# [WORUM ES GEHT]
Gib an, in wie vielen Zeilen der folgenden Datensätze die Zeichenfolge „True“ vorkommt, und nenne ausschließlich diese Zahl. Groß- und Kleinschreibung ist zu beachten.

# [Daten zur Diagrammanalyse]
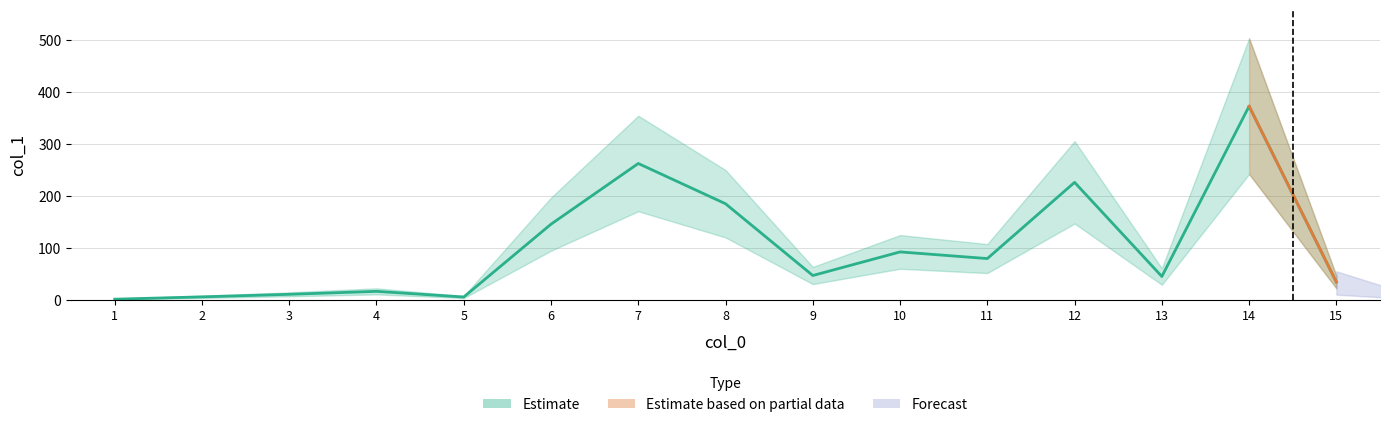

True or false: the data shows 146.0 at 6.

True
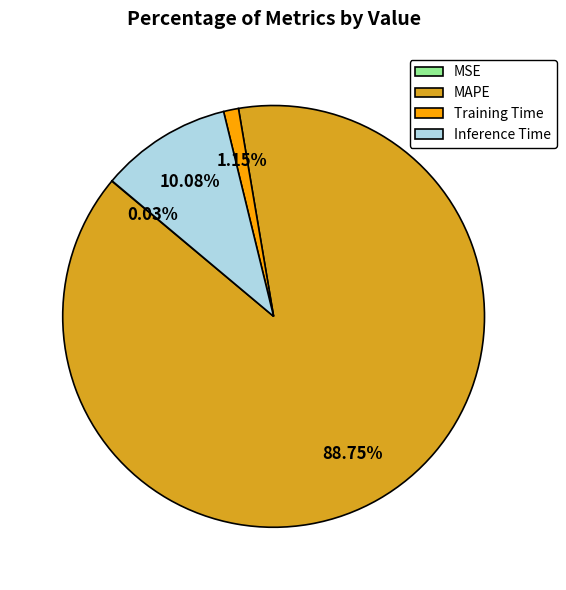

To the nearest percent, what percentage of the pie is Inference Time?

10%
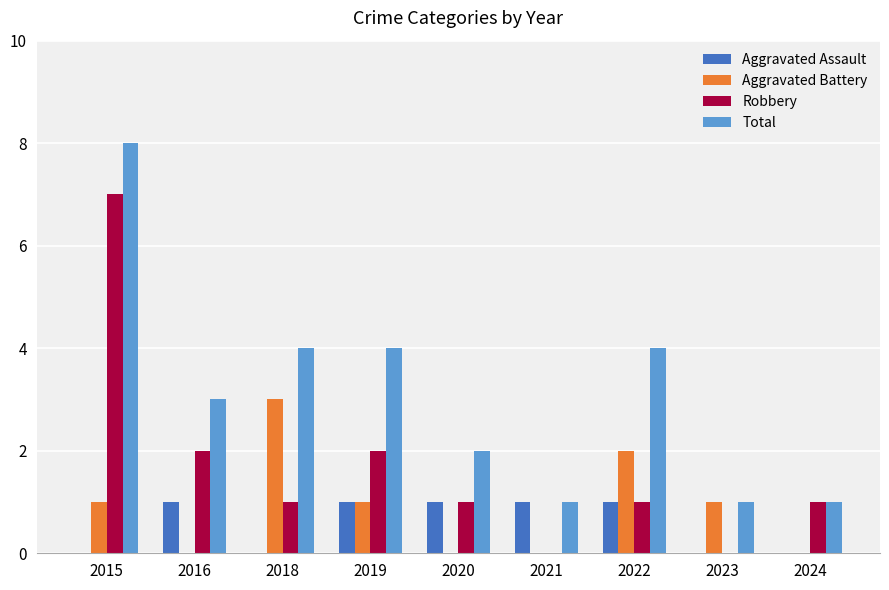

Read the Total value at 2018.

4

# [LÖSUNG DER AUFGABE]
2